### RECORDS FOR THE EXERCISE:
=====

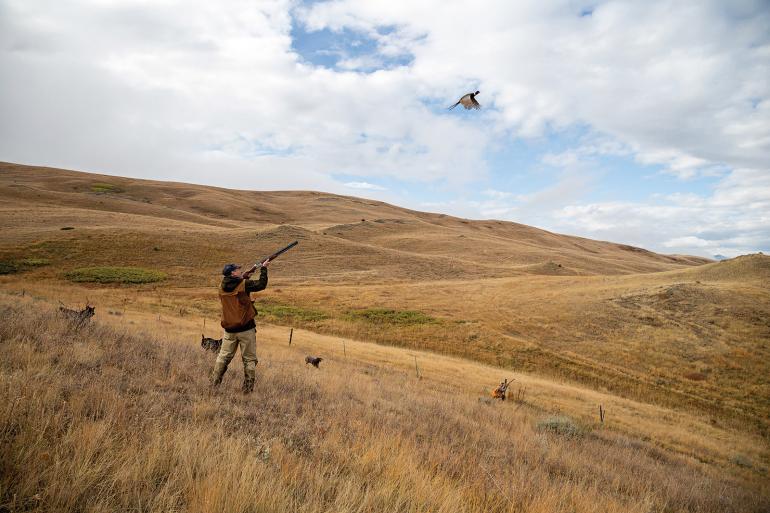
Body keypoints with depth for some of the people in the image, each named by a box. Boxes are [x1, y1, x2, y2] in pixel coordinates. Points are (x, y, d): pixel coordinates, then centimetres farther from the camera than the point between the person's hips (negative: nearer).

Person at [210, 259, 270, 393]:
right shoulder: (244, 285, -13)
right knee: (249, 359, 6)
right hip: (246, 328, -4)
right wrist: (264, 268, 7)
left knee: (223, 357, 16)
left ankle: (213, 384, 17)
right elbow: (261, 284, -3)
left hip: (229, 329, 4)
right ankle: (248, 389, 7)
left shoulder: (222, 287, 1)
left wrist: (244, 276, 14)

=====

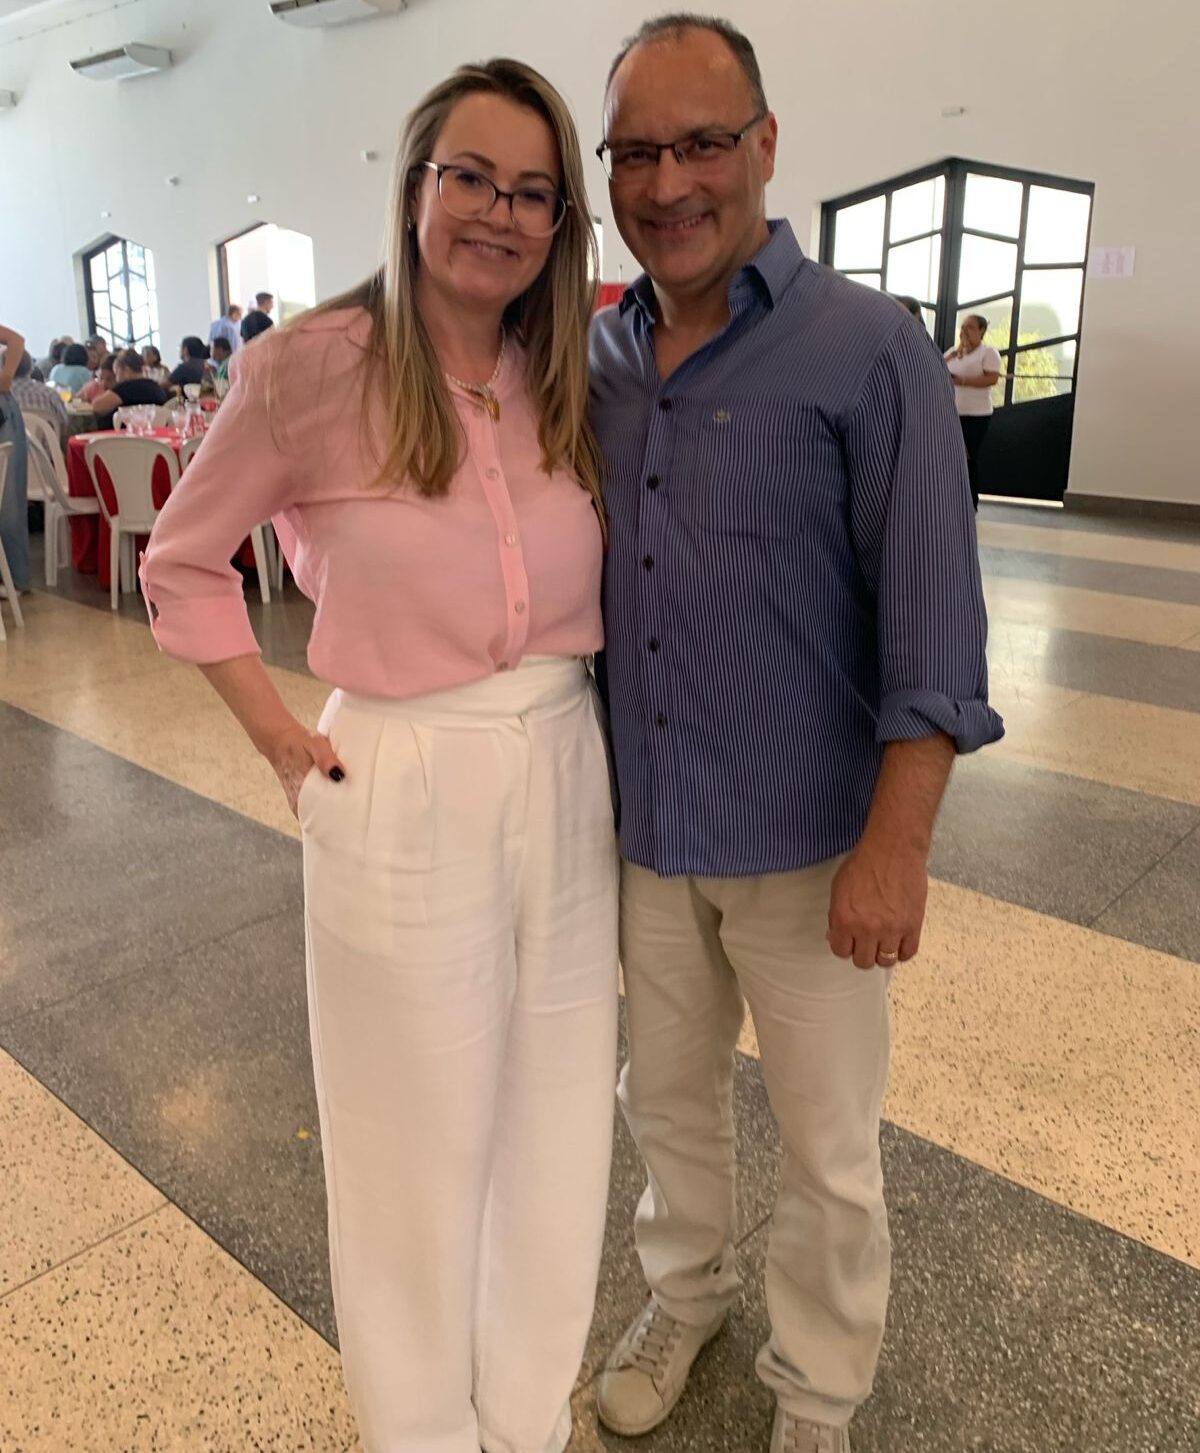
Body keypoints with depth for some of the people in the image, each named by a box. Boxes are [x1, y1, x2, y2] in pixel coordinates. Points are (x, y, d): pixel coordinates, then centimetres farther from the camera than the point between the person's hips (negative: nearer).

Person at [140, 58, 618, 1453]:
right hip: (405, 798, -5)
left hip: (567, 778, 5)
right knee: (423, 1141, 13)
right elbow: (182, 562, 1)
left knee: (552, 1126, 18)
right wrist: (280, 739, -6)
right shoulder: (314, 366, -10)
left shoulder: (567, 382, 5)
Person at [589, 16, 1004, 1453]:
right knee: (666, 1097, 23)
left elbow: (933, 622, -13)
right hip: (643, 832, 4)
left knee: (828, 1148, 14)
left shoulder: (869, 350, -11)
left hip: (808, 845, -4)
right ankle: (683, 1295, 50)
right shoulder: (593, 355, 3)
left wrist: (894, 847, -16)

=====

Reproduce verbatim the rows starting at the line that contains "right hip: (246, 328, -4)" and ending at the line that contains "left shoulder: (222, 287, 1)", both included.

### SOLUTION TO THIS TASK:
right hip: (246, 328, -4)
right wrist: (264, 268, 7)
left knee: (223, 357, 16)
left ankle: (213, 384, 17)
right elbow: (261, 284, -3)
left hip: (229, 329, 4)
right ankle: (248, 389, 7)
left shoulder: (222, 287, 1)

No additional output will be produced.